Identify every line in the material below that contains the word "military", and copy each of those lines.

[Dataset excerpts]
##########
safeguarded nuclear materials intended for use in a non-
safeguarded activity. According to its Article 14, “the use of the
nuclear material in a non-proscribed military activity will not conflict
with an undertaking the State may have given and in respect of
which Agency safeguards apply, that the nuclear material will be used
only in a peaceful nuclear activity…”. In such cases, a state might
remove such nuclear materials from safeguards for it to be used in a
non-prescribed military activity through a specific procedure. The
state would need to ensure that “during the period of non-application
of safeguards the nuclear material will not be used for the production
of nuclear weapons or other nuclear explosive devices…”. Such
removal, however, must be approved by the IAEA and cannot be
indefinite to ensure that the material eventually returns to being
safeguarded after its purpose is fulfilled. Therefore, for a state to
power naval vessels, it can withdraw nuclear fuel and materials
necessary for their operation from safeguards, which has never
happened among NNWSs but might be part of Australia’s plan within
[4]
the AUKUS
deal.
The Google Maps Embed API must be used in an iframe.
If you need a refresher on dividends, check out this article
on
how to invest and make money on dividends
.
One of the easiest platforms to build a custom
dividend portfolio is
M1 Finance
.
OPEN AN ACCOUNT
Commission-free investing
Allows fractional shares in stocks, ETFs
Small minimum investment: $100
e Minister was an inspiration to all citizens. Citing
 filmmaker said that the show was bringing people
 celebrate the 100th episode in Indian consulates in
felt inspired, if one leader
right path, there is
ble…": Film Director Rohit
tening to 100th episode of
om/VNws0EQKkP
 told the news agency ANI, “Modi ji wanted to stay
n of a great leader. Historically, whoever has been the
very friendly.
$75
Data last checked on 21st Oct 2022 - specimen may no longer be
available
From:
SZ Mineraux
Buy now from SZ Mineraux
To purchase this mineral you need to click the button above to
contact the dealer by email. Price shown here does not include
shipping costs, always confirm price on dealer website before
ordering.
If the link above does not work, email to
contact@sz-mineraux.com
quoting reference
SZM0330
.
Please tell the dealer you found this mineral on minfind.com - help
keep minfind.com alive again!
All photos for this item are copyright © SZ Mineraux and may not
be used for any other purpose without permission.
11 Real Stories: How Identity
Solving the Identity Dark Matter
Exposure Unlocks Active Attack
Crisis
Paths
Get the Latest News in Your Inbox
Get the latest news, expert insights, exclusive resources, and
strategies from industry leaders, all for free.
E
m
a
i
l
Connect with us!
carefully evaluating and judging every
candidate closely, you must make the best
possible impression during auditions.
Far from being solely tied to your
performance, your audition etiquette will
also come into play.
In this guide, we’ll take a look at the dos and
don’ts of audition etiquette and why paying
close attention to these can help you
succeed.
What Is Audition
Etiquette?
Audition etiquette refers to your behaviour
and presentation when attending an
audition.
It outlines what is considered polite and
##########
== WRITTEN SOLUTION ==
nuclear material in a non-proscribed military activity will not conflict
non-prescribed military activity through a specific procedure. The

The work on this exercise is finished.